… La violenza appartiene a una sfera brutale che risulta necessaria quando bisogna combattere battaglie di legalità, sì da affermare ed esaltare i valori positivi della vita, delle comunità civili e dell’importanza dell’esempio, a volte tragico, destinato a soddisfare i bisogni primari della pacifica convivenza.
Quando le istituzioni omettono di svolgere al meglio tali ruoli fondamentali come ad esempio garantire la sicurezza dei cittadini rischiano di diffondere incisivamente un senso di sconforto, laddove la comunità percepisca un maggiore precarietà derivante dalla inattività dello Stato ovvero della sua distorta azione pubblica.

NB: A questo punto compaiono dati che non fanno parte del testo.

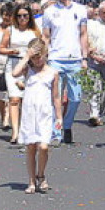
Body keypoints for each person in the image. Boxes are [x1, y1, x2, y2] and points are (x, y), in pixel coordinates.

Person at [42, 0, 88, 145]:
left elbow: (83, 34)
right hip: (56, 59)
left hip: (74, 59)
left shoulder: (80, 9)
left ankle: (67, 125)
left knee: (76, 98)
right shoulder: (49, 12)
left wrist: (84, 57)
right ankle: (56, 132)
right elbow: (46, 37)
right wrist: (44, 58)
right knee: (56, 99)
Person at [11, 38, 62, 194]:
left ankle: (41, 174)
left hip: (45, 113)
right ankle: (31, 180)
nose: (37, 61)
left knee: (44, 146)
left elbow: (56, 97)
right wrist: (26, 57)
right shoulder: (28, 69)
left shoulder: (53, 73)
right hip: (29, 113)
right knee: (31, 147)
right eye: (34, 58)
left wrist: (59, 117)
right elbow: (14, 73)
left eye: (39, 57)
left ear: (45, 54)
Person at [0, 3, 40, 144]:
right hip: (13, 64)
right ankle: (15, 132)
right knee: (14, 99)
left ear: (30, 17)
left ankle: (24, 129)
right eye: (19, 16)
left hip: (29, 66)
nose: (22, 18)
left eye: (25, 16)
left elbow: (41, 48)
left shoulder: (34, 31)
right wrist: (11, 51)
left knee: (26, 100)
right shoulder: (10, 30)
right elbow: (1, 48)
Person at [85, 0, 105, 126]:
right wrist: (92, 55)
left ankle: (100, 112)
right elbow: (85, 41)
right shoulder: (91, 25)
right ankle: (94, 114)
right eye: (104, 12)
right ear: (99, 12)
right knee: (94, 88)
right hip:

Per pudore non ripetiamo qui i nomi di eroi, immolatisi per difendere ed esaltare il senso dello Stato, ma certamente quegli eroi rimangono offesi da uomini che appartengono alle istituzioni e che non svolgono gli assunti doveri.
Il caso Cucchi è e risulta emblematico, al di là della storia personale del giovane uomo o forse a maggior ragione per la sua condizione problematica, quando evidenzia che uomini dello Stato, assunti per garantire la sicurezza e la salute ed il benessere dei cittadini, distorcono la loro funzione, violando precetti di elementare portata, ovverosia di doverosa cura nei riguardi di un cittadino bisognevole di attenzioni sia per il suo reinserimento sociale che per la sua rieducazione, non essendo solo destinatario di un’azione repressiva.
In questo quadro Stefano Cucchi ripropone una richiesta di civiltà nei confronti di uno Stato che non può essere criminogeno, bensì amico e soggetto sicuro, idoneo a tutelare il vivere civile dei suoi componenti.
Qui si afferma il bisogno di uno Stato capace di declinare al meglio e narrare nel suo storico incedere sviluppi di civiltà, segni tangibili di bellezza, moniti per costruire sensibilità condivisa attorno al piacere della convivenza, al gusto della condivisione di meriti e valori, alla percezione del rispetto, capace di esaltare la gioia di vivere e non certo orientato a procurare dolore.